Florence used infographics before it was a word. She created charts and diagrams to convey facts in her reports. We see this today. The CDC, experts, and media regularly use diagrams, pie charts, and graphs to communicate about COVID-19.
Florence was a social reformer. She considered social determinants of health long before the term was coined. She used data to understand how physical and social conditions impact health, and consistently called for better care for the poor. We have seen, unfortunately, that social determinants play a role in the current pandemic. The elderly, people of color and those with pre-existing conditions are at greater risk.
Florence Nightingale lived to be 90 and she saw many of her practices adopted in health care. Those practices still endure. They are essential in dealing with today’s COVID-19 pandemic.
Florence Nightingale was a pioneer in many areas and she transformed nursing into a science-based, respected profession. Nursing—and the world—would be different without her. My career and your careers would be different without her. For that and for so many other reasons, we celebrate her on her 200th birthday. Happy Birthday, Florence, and thank you.
International nursing institutions and schools had originally planned a variety of celebrations to commemorate Nightingale’s 200th birthday but social distancing and other COVID-19 challenges resulted in the cancellation or postponement of events.
VUSN had planned a variety of on-campus events for its students, faculty and staff that have been reorganized as online or virtual activities. These include:
- Norman’s video discussion of Nightingale’s practices of disinfection, staff protection and hand washing are the leading tools against contracting COVID-19. Norman also discusses Nightingale’s pioneering use of infographics and data to communicate needs.

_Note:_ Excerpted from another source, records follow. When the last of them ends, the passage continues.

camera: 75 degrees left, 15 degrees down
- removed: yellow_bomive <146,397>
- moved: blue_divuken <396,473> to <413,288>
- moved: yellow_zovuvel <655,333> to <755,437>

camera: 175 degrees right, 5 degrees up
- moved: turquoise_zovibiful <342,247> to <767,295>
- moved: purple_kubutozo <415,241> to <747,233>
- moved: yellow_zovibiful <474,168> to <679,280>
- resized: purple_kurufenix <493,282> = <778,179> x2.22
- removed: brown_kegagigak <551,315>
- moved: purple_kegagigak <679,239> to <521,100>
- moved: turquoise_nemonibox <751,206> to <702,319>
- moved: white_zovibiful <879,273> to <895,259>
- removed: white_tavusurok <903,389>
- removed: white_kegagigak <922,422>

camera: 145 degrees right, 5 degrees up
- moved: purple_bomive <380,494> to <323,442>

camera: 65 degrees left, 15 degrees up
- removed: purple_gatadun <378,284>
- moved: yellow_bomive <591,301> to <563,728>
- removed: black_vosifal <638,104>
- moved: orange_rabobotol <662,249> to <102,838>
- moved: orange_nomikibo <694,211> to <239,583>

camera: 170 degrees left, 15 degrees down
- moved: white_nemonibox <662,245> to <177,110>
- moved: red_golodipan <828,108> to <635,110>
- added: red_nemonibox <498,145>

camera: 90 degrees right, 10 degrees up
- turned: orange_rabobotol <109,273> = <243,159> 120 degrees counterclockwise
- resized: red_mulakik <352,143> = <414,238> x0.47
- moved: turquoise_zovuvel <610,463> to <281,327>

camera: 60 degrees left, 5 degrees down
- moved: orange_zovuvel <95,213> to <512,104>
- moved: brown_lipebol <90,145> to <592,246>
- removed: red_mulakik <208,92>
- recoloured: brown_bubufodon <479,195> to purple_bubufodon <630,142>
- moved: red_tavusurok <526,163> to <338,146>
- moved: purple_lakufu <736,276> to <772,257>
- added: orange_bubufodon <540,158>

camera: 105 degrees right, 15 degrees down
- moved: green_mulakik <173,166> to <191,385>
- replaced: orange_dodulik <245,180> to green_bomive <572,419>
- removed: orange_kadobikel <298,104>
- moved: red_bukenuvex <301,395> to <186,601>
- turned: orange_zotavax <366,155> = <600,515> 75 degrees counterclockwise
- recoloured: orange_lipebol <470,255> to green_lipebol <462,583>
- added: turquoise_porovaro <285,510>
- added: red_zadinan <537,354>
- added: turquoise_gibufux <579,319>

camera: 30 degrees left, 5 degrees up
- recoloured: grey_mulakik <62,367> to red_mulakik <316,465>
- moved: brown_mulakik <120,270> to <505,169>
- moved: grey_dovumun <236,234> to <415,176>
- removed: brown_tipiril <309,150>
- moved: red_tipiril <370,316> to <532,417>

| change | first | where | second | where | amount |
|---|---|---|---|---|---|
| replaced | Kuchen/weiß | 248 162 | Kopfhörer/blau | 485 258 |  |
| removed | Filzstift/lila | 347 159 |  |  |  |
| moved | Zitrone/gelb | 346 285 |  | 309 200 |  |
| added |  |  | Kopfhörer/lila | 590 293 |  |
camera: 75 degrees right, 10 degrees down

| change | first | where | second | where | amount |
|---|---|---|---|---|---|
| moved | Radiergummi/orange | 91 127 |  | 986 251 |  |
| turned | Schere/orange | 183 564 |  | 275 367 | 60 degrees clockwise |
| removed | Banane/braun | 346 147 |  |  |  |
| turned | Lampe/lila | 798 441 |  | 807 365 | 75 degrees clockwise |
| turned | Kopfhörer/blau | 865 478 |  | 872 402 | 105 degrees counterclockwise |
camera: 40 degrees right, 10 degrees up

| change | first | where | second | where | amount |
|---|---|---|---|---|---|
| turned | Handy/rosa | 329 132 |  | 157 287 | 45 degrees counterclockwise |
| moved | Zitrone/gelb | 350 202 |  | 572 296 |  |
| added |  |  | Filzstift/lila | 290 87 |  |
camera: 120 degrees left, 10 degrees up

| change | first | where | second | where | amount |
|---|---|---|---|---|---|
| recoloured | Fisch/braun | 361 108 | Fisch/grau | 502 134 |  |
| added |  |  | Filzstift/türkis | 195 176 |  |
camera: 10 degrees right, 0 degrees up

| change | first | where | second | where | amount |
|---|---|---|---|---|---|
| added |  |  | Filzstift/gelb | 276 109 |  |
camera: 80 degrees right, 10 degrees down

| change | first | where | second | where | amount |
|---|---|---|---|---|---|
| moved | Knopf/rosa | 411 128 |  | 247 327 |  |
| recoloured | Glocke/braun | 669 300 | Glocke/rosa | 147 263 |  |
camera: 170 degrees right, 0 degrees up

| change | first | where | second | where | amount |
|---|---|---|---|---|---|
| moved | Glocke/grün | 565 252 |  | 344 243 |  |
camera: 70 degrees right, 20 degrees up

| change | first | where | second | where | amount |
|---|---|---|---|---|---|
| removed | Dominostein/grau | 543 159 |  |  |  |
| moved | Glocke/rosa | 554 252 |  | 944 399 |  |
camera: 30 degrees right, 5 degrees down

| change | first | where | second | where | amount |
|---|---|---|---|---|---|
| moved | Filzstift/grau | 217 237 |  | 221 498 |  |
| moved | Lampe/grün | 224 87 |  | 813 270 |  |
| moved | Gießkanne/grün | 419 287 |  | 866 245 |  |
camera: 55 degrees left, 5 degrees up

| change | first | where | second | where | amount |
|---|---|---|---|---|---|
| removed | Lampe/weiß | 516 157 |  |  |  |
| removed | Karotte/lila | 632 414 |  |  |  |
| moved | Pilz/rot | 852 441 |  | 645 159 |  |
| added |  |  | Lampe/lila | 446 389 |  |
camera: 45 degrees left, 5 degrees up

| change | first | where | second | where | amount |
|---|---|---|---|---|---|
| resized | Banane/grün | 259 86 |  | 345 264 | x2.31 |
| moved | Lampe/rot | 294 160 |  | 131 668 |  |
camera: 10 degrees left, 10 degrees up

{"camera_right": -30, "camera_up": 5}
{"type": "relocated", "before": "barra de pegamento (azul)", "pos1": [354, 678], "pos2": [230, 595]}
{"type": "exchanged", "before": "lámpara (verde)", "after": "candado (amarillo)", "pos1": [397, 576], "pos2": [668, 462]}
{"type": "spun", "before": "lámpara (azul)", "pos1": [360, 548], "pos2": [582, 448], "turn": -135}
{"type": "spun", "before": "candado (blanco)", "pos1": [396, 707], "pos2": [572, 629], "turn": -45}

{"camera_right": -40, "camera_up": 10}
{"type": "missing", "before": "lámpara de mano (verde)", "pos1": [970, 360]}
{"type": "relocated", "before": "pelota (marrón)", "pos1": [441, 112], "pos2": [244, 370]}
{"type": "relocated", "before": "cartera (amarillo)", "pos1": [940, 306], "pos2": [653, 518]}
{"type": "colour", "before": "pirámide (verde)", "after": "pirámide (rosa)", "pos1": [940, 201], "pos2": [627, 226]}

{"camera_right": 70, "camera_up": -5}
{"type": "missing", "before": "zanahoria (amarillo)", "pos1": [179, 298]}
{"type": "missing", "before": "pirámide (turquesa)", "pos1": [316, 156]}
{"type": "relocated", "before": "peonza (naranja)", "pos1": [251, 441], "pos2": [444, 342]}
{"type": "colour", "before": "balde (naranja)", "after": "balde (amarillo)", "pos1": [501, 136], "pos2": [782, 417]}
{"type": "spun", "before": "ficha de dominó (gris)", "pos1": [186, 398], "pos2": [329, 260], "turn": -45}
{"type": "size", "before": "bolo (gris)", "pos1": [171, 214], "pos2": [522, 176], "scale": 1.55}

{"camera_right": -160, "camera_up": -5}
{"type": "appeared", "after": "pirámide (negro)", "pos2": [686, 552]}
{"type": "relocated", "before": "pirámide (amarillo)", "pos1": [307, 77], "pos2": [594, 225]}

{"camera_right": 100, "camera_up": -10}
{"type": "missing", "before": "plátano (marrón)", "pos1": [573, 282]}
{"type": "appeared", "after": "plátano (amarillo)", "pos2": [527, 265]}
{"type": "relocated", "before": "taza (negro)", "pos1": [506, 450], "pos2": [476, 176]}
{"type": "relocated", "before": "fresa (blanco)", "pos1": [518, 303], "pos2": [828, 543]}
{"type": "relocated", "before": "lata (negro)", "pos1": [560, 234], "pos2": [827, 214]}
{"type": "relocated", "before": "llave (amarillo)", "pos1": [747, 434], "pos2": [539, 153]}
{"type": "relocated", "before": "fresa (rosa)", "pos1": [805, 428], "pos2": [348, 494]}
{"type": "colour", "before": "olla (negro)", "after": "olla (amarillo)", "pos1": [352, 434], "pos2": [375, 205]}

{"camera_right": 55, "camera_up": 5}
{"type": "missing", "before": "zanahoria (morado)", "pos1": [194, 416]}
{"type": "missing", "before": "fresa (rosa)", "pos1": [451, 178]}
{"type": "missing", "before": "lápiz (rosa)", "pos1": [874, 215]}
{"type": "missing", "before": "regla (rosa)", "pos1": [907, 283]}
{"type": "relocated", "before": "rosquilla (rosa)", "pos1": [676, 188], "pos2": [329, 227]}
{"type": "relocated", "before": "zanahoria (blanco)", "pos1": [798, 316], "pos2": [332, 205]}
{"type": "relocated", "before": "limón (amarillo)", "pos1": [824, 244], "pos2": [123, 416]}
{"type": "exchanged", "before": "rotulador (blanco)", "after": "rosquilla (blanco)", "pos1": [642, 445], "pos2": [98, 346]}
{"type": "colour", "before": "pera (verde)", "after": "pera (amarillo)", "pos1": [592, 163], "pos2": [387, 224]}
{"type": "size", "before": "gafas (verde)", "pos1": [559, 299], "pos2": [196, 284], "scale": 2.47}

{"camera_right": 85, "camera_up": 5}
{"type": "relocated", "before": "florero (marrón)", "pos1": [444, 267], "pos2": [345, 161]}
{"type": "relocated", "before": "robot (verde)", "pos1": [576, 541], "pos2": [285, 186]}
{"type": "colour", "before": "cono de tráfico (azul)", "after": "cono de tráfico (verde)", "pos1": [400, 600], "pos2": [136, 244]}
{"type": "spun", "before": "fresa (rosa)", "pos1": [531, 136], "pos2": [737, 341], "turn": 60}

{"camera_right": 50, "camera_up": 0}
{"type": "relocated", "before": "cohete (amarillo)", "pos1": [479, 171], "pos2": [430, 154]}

- Free Zoom backgrounds that promote May as National Nurses Month, as declared and developed by the American Nurses Association. Choices include dark and light backgrounds, as well as backgrounds that carry the legend “Happy 200th Florence Nightingale.” Visit Zoom background gallery https://vusn.smugmug.com/Lightboxes/n-WSjJB/VUSN-Zoom-backgrounds/
- Free Facebook photo frames that wish Florence Nightingale a happy 200th. They’re available to all Facebook users.
- To add a Florence Nightingale frame to your Facebook profile picture:
- Go to Facebook and click your profile picture.
- Click Update. The next screen will say Upload photo or add frame.
- Click add frame. On the screen that says “Add a Frame to Your Profile Picture,” search in the bar on the left for Florence 200th Birthday or Florence 200th Birthday VUSN. (There are two—one with VUSN and one without.)
- Click Use as Profile Picture. You can also set how long you want that frame to be around your photo.
An informative and interesting website about Florence Nightingale is the Florence Nightingale Museum in London. Although currently closed due to the COVID-19 pandemic, the museum has a variety of online exhibits, including educational resources for children.
The painting used in Dean Norman’s video is titled ‘Florence Nightingale in the Military Hospital at Scutari’, 1855 (c). It is at the National Army Museum in London, and is a colored lithograph by and after Joseph Austin Benwell, published by Peter Jackson, The Caxton Press, London and Liverpool, 1856 (c). From the museum catalog: “In the night scene, Florence Nightingale is shown on her inspection rounds of the cramped wards of the hospital at Scutari during the Crimean War (1854-1856). In what was to become an iconic image of her, Miss Nightingale is seen holding a lamp in her hand.”